Instruction >> Every line from the one bearing "นเป็นไป จะเป็น ความเครียด" through the last line of the entries should be printed exactly, with no other output.

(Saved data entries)

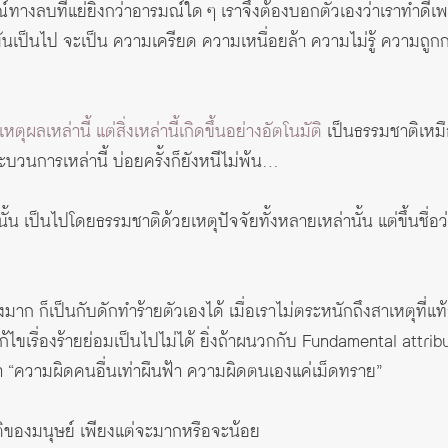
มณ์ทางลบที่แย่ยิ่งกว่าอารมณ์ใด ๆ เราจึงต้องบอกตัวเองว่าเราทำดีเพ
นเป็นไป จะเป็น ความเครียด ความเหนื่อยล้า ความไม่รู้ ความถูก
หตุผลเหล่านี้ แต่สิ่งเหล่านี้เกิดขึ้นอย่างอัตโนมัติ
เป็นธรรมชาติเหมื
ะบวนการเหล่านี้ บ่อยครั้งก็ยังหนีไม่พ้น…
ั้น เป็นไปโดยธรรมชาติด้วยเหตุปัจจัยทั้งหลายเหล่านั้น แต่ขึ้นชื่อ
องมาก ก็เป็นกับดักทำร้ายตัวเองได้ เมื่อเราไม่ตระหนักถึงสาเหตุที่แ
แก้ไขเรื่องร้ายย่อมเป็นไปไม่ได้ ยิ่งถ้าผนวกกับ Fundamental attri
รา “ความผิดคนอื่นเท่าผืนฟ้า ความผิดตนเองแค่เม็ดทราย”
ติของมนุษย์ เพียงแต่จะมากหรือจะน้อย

Task solution >>
นเป็นไป จะเป็น ความเครียด ความเหนื่อยล้า ความไม่รู้ ความถูก
หตุผลเหล่านี้ แต่สิ่งเหล่านี้เกิดขึ้นอย่างอัตโนมัติ
เป็นธรรมชาติเหมื
ะบวนการเหล่านี้ บ่อยครั้งก็ยังหนีไม่พ้น…
ั้น เป็นไปโดยธรรมชาติด้วยเหตุปัจจัยทั้งหลายเหล่านั้น แต่ขึ้นชื่อ
องมาก ก็เป็นกับดักทำร้ายตัวเองได้ เมื่อเราไม่ตระหนักถึงสาเหตุที่แ
แก้ไขเรื่องร้ายย่อมเป็นไปไม่ได้ ยิ่งถ้าผนวกกับ Fundamental attri
รา “ความผิดคนอื่นเท่าผืนฟ้า ความผิดตนเองแค่เม็ดทราย”
ติของมนุษย์ เพียงแต่จะมากหรือจะน้อย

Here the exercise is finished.